Before the game starts, participants place wagers, which may include money, canoes, watches, ponies, coats, shirts, etc. Once the two teams were identified, they would sit in two lines, opposite each other, about fifteen feet apart, sometimes in an east-west direction. The players in front of each team are the mixers who mix and hide the marked bones. The players sit in the lines behind the mixers and act as supporters, and the spectators stand behind the teams.

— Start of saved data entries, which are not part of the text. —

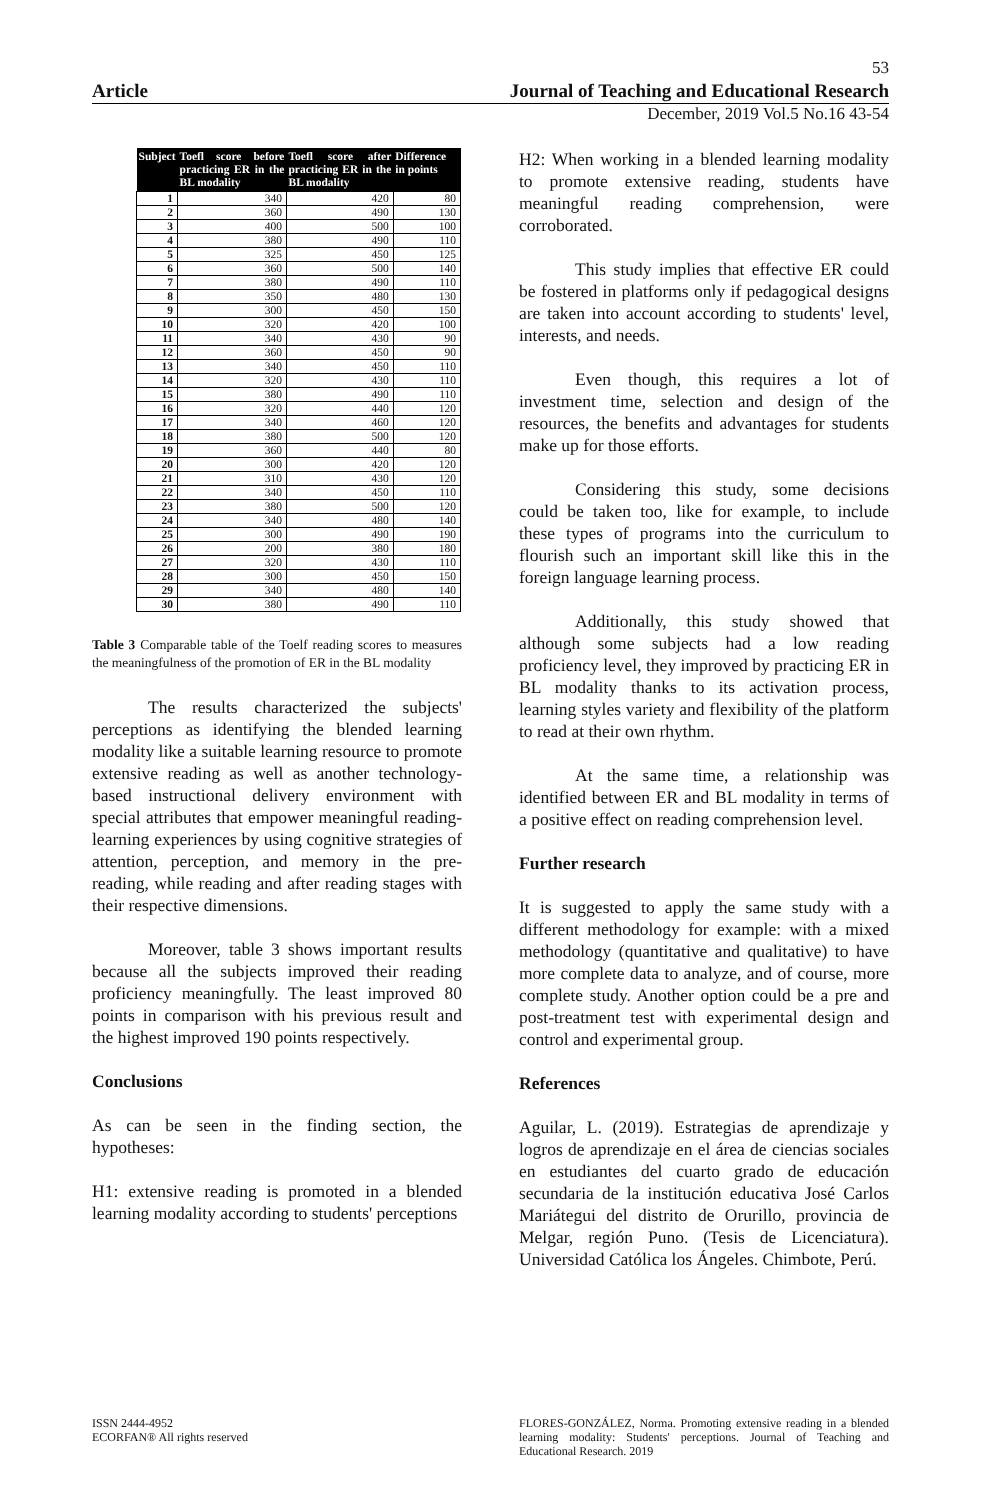53
Article Journal of Teaching and Educational Research
December, 2019 Vol.5 No.16 43-54
| Subject | Toefl score before practicing ER in the BL modality | Toefl score after practicing ER in the BL modality | Difference in points |
| --- | --- | --- | --- |
| 1 | 340 | 420 | 80 |
| 2 | 360 | 490 | 130 |
| 3 | 400 | 500 | 100 |
| 4 | 380 | 490 | 110 |
| 5 | 325 | 450 | 125 |
| 6 | 360 | 500 | 140 |
| 7 | 380 | 490 | 110 |
| 8 | 350 | 480 | 130 |
| 9 | 300 | 450 | 150 |
| 10 | 320 | 420 | 100 |
| 11 | 340 | 430 | 90 |
| 12 | 360 | 450 | 90 |
| 13 | 340 | 450 | 110 |
| 14 | 320 | 430 | 110 |
| 15 | 380 | 490 | 110 |
| 16 | 320 | 440 | 120 |
| 17 | 340 | 460 | 120 |
| 18 | 380 | 500 | 120 |
| 19 | 360 | 440 | 80 |
| 20 | 300 | 420 | 120 |
| 21 | 310 | 430 | 120 |
| 22 | 340 | 450 | 110 |
| 23 | 380 | 500 | 120 |
| 24 | 340 | 480 | 140 |
| 25 | 300 | 490 | 190 |
| 26 | 200 | 380 | 180 |
| 27 | 320 | 430 | 110 |
| 28 | 300 | 450 | 150 |
| 29 | 340 | 480 | 140 |
| 30 | 380 | 490 | 110 |
Table 3 Comparable table of the Toelf reading scores to measures the meaningfulness of the promotion of ER in the BL modality
The results characterized the subjects' perceptions as identifying the blended learning modality like a suitable learning resource to promote extensive reading as well as another technology-based instructional delivery environment with special attributes that empower meaningful reading-learning experiences by using cognitive strategies of attention, perception, and memory in the pre-reading, while reading and after reading stages with their respective dimensions.
Moreover, table 3 shows important results because all the subjects improved their reading proficiency meaningfully. The least improved 80 points in comparison with his previous result and the highest improved 190 points respectively.
Conclusions
As can be seen in the finding section, the hypotheses:
H1: extensive reading is promoted in a blended learning modality according to students' perceptions
H2: When working in a blended learning modality to promote extensive reading, students have meaningful reading comprehension, were corroborated.
This study implies that effective ER could be fostered in platforms only if pedagogical designs are taken into account according to students' level, interests, and needs.
Even though, this requires a lot of investment time, selection and design of the resources, the benefits and advantages for students make up for those efforts.
Considering this study, some decisions could be taken too, like for example, to include these types of programs into the curriculum to flourish such an important skill like this in the foreign language learning process.
Additionally, this study showed that although some subjects had a low reading proficiency level, they improved by practicing ER in BL modality thanks to its activation process, learning styles variety and flexibility of the platform to read at their own rhythm.
At the same time, a relationship was identified between ER and BL modality in terms of a positive effect on reading comprehension level.
Further research
It is suggested to apply the same study with a different methodology for example: with a mixed methodology (quantitative and qualitative) to have more complete data to analyze, and of course, more complete study. Another option could be a pre and post-treatment test with experimental design and control and experimental group.
References
Aguilar, L. (2019). Estrategias de aprendizaje y logros de aprendizaje en el área de ciencias sociales en estudiantes del cuarto grado de educación secundaria de la institución educativa José Carlos Mariátegui del distrito de Orurillo, provincia de Melgar, región Puno. (Tesis de Licenciatura). Universidad Católica los Ángeles. Chimbote, Perú.
ISSN 2444-4952
ECORFAN® All rights reserved
FLORES-GONZÁLEZ, Norma. Promoting extensive reading in a blended learning modality: Students' perceptions. Journal of Teaching and Educational Research. 2019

The objective of Slahal is to have the designated team leader guess the location of the hidden chosen counter in the opponent's hand. The leader uses his hand gestures to quickly point to where he thinks the opposing team has hidden the counter. Both sides take turns until one side wins all of the counters. The game is usually accompanied by drums and singing to boost team morale. The musical accompaniment is also sometimes used to taunt the other team.

=== Modern ===
Modern Slahal is now open to all genders and takes place at summer festivals that run from May to mid-July. Slahal games can begin around early afternoon and end late at night or the morning of the next day. Modern wagers are changed in legal tender and range from one to ten dollars, and an addition to modern Slahal is the role of a bookkeeper (typically one of the female players) who keeps track of the wagers.

The two pairs of playing objects painted with red or black designs remain in modern versions of Slahal. While bone counters remain in use, wooden ones have become more common.

==== First phase ====
In contemporary versions of Slahal, the first phase of mixing the counters is conducted more openly. The team leader begins the mixing process, and after a minute they toss the pairs of counters to two players (of their choosing) on their team to continue mixing.

==== Second phase ====
Once the mixing is completed, the hands concealing the counters are held out for the opposing team’s leader to make a guess. In modern gameplay, team leaders try to guess the unmarked counters. This process continues between the two teams as they alternate being the mixing team, depending on if they won the round or not. The winner is determined when a team is able to obtain all the counter or tally pieces.